The exercise:
Write something that has to do with: a full moon.
It's remarkable how different work is when the moon is full, as it was today. Particularly when combined with property tax season (deadline is July 2nd, so only a week to go... until people start getting their overdue notices...).
4 comments:
Your comment makes it sound like you work at night, which I'm pretty sure you don't... do you? What changes does the full moon bring then, other than half the town turning into weremoose?
A full moon
Connecting the cables was intricate work as new cable had to be hauled down to the conduits, the old cable stripped out and the new one braided in. Father tried to be helpful but it seemed that he could see less down in the cabling ducts so his voice echoed from distant corridors offering advice where he could, but mostly Danya had to figure it out herself, using diagrams that Father located on the upper floors of the Tower. She tried not to complain about having to climb 30 floors twice when it turned out that the first trip only picked up half what she needed, but it was hard.
As was the cabling, which took nearly two days to get right. But when it was done, when the little red lamps along the duct turned first yellow and then green, and Father congratulated her, she felt a flush of pride and stumbled, exhausted, back upstairs.
"It will take a while for the power to be fully restored," said Father, his voice cool and faintly impersonal just like always. "The reactor was powered down for obvious reasons and it would not be safe to attempt to just move it back to full power in one step. This time tomorrow we shall check on the reactor, and then we shall start distributing the power to the machines below us, and you shall see what else I can do."
That evening though, as Danya stretched and exercised in the light of the full moon in a room at the edge of the fourteenth floor of the Tower, she saw an odd procession approaching. She paused, staring out of the windows, and then squinted. It looked, though she couldn't be certain, as though there were about twenty people being led, hands tied together and then tied to the waist of the person in front of them, by the goblin that had thrown her into this Tower all those years earlier.
"Do you see that, Father?" she asked, pointing. There was a pause, which though she couldn't know it was Father looking at her, working out what direction she must be looking in, and then accessing the external sensors on the Tower that still functioned. Repairing them was on his list of things for Danya to do, but so far it hadn't been a priority.
"I do," said Father after a longer pause than she was expecting. "Only one of them is carrying a weapon, but it is hard to determine intent. They may all be hostile. You should stay on this floor."
Danya watched the procession from the window, and after a little while remembered that the Tower had portable cameras that allowed the viewer to zoom in, and went and fetched one. When she could see the faces in the procession more clearly, she gasped. Her brother, older now but still recognisable, was there, as was her father. Her mother though, and she checked through the queue several times, was missing.
"Not hostile," she said. "Well, maybe the goblin is. But I know some of these people."

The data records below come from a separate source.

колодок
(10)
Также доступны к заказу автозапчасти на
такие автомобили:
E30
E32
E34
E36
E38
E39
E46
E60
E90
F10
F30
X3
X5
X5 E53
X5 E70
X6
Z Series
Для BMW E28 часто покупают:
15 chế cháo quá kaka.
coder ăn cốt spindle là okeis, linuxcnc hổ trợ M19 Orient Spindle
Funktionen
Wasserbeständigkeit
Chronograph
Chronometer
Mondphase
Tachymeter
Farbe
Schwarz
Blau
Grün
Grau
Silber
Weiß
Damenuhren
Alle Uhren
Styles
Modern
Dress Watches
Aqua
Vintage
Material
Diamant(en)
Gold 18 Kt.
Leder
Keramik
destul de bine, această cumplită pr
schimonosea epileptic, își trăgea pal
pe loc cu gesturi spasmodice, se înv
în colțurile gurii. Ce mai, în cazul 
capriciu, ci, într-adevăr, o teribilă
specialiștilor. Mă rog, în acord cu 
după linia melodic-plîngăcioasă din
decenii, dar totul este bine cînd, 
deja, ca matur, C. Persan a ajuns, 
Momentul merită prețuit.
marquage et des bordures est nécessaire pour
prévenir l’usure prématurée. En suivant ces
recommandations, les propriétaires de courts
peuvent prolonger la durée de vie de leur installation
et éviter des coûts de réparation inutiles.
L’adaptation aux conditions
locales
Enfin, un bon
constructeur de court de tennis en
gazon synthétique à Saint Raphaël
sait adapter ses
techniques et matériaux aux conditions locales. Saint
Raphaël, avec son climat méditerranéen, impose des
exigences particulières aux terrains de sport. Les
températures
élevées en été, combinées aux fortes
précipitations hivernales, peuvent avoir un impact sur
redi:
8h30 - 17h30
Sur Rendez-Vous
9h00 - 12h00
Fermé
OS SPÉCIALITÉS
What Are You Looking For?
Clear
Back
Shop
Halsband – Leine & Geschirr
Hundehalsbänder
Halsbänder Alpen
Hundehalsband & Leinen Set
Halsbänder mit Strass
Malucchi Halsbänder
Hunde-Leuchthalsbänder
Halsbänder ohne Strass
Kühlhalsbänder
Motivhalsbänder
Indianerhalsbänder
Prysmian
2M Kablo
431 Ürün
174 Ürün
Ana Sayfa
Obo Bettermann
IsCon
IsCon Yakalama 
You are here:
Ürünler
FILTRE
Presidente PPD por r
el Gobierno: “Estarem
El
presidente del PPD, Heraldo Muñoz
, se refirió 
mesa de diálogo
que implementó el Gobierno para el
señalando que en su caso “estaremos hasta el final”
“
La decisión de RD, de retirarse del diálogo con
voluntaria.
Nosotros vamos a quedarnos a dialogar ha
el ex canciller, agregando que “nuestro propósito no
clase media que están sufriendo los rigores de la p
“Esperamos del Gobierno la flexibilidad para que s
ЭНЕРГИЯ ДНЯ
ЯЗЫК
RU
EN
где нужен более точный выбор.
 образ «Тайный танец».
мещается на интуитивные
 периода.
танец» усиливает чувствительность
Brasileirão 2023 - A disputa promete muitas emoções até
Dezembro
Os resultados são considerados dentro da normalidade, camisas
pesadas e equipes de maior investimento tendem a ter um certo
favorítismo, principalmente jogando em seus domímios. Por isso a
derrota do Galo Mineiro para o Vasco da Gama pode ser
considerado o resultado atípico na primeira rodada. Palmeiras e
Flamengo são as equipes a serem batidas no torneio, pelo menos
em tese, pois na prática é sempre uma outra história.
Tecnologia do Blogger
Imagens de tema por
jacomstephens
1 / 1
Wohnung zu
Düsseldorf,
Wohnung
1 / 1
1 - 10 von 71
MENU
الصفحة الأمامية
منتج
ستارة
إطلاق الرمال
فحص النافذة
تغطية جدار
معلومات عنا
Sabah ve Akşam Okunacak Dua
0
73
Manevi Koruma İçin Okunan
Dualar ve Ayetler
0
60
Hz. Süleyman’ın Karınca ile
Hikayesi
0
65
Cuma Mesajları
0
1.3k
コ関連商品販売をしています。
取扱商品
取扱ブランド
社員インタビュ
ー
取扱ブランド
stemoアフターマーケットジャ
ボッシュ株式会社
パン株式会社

"We will not take chances," said Father.
When the procession reached the door of the Tower the goblin, now grayed and hunched but still of the same disposition, shuffled around in a parody of his former dance and started to sing the song that offered the people to the Tower. Before he reached the end of the first line there was a sharp zapping sound and a thin, pink-ish beam of light shot out from the Tower and struck the goblin between the eyes. He tottered and then collapsed, a little black blood and smoke rising from the hole the beam left behind. Then the Tower door opened and Danya stepped out, just a little hesitantly, wearing the Kevlar body armour that Father had insisted on and so looking for all the world like some kind of armoured lord or knight.
"Come in," she said, wondering if her voice sounded as strange to them as it did to her. She cleared her throat and tried again. "Come in, and make yourselves at home."
What is that bright light shining in the sky?
I must alert -- it's too bright, something's wrong.
Why does human think all is well?
I shall bark at it.
Why is human mad at barking?
Something's wrong.
I must say how scary the bright light in the sky is.
Greg - the weremeese are significantly more ridiculous than the usual moosefolk we deal with. Like, without fail, the crazies come out with their bizarre logic and complaints and refusal to understand logical explanations.
Like, even more than usual.
I have a friend who worked as a lab tech in a hospital in Vancouver. He always said every full moon was an adventure, as the crazies arrived at the hospital every time.
Uh, that ending to your first post is rather ominous. Maybe I'm reading too much into it.
Okay, that wasn't how I was expecting that to go. Good riddance to the goblin, obviously, and I am hopeful for a happy (partial) family reunion. It's been long enough that I can't remember much of her family, but I hope her mother is absent for a... not unhappy reason.
Morganna - hah, this makes a lot of sense, actually. Can always count on good dogs trying their best to be good dogs.